We also find that no substantial question of law or policy is raised by reason of a departure from Authority precedent. In the cases cited by the Activity as examples of the Regional Director's failure to follow Authority precedent--Environmental Protection Agency, Region VIII and Defense Mapping Agency, Hydrographic/Topographic Center--the Authority based its eligibility determinations on record evidence as to the duties actually performed by incumbents at the time of the hearing and found that employees in the Personnel Assistant (Typing) position, GS-203-06, were engaged in nonclerical Federal personnel work. In the present case, the Regional Director found that there is insufficient record evidence to establish that the employees in the disputed positions are engaged in Federal personnel work in other than a purely clerical capacity. In our view, the Activity expresses mere disagreement with the Regional Director's findings which are based on record evidence and has not shown such findings to be clearly erroneous or to have prejudicially affected the rights of any party.
Finally, the Activity's arguments concerning errors by the Regional Director in matters of law and questions of public policy are not grounds for granting an application for review under section 2422.17(c) of the Authority's regulations. 1 The Authority may grant an application for review only where a compelling reason exists based on the four specific grounds set forth in section 2422.17(c). United States Department of Justice, Immigration and Naturalization Service, Western Regional Office, 20 FLRA 70, 75-76 (1985).
The application for review of the Regional Director's decision and order on the Union's petition for clarification of unit is denied.

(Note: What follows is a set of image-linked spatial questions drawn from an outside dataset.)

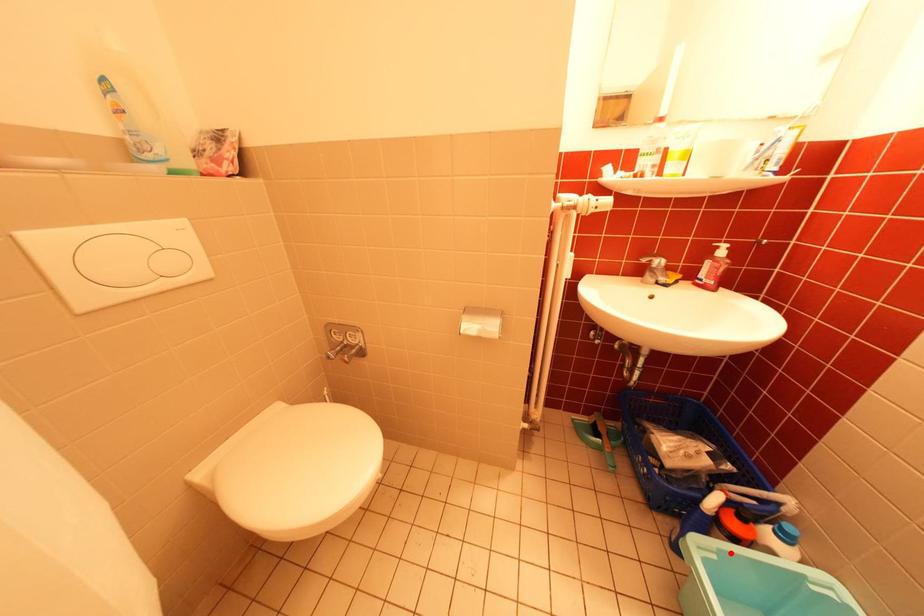
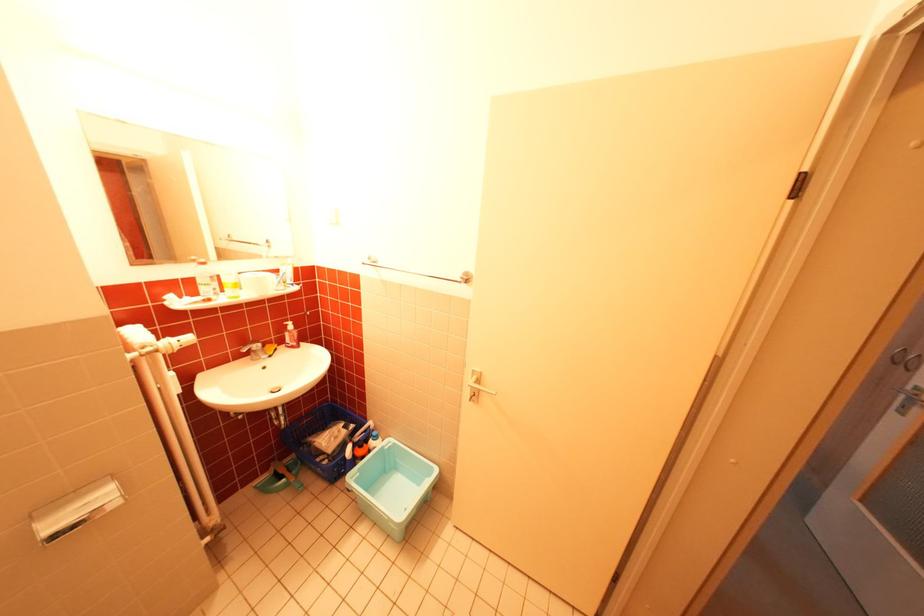
Question: I am providing you with two images of the same scene from different viewpoints. In image1, a red point is highlighted. Considering the same 3D point in image2, which of the following is correct?

Choices:
 (A) It is closer
 (B) It is farther

Answer: (B)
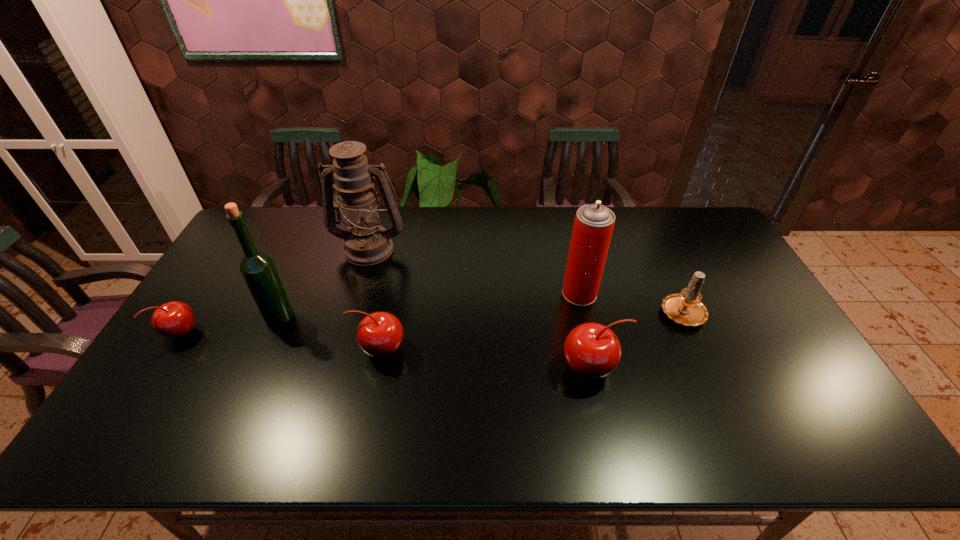
Please show where to add a cherry on the right while keeping spacing even. Please provide its 2D coordinates. Your answer should be formatted as a tuple, i.e. [(x, y)], where the tuple contains the x and y coordinates of a point satisfying the conditions above.

[(822, 389)]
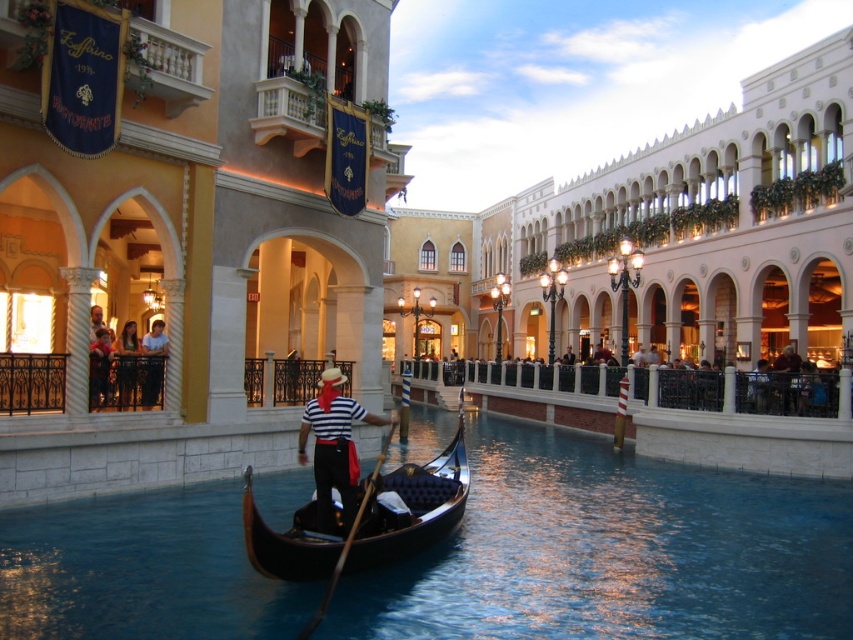
Is matte black striped shirt at center above white cotton shirt at center?

Incorrect, matte black striped shirt at center is not positioned above white cotton shirt at center.

Can you confirm if matte black striped shirt at center is positioned below white cotton shirt at center?

Yes.

You are a GUI agent. You are given a task and a screenshot of the screen. Output one action in this format:
    pyautogui.click(x=<x>, y=<y>)
    Task: Click on the matte black striped shirt at center
    This screenshot has width=853, height=640.
    Given the screenshot: What is the action you would take?
    pyautogui.click(x=334, y=448)

Is black glossy water at center further to the viewer compared to black polished gondola at center?

No, black glossy water at center is closer to the viewer.

Does point (155, 609) come farther from viewer compared to point (393, 552)?

No, (155, 609) is in front of (393, 552).

Where is `black glossy water at center`? black glossy water at center is located at coordinates (613, 550).

Which of these two, black polished gondola at center or matte black striped shirt at center, stands shorter?

Standing shorter between the two is black polished gondola at center.

Which is behind, point (457, 417) or point (335, 376)?

Point (457, 417)

Who is more forward, [335,557] or [320,440]?

Point [335,557] is more forward.

Where is `black polished gondola at center`? The width and height of the screenshot is (853, 640). black polished gondola at center is located at coordinates (366, 518).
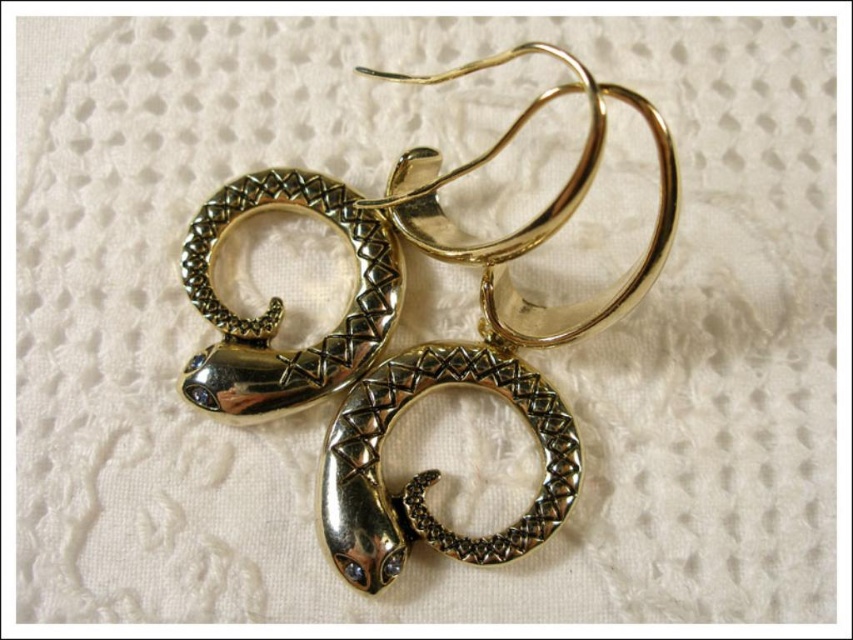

Issued, Washington, D.C., October 30, 1987 Jerry L. Calhoun, Chairman Henry B. Frazier, Member Jean McKee, Member
FEDERAL LABOR RELATIONS AUTHORITY
Footnote 1: Section
2422.17 (c) provides:
(c) The Authority may grant an application for review only where it appears that compelling reasons exist therefor. Accordingly, an application for review may be granted only upon one or more of the following grounds:
(1) That a substantial question of law or policy is raised because of (i) the absence of, or (ii) a departure from, Authority precedent;
(2) That there are extraordinary circumstances warranting reconsideration of an Authority policy;
(3) That the conduct of the hearing held or any ruling made in connection with the proceeding has resulted in prejudicial error; or
(4) That the Regional Director's decision on a substantial factual issue is clearly erroneous and such error prejudicially affects the rights of a party.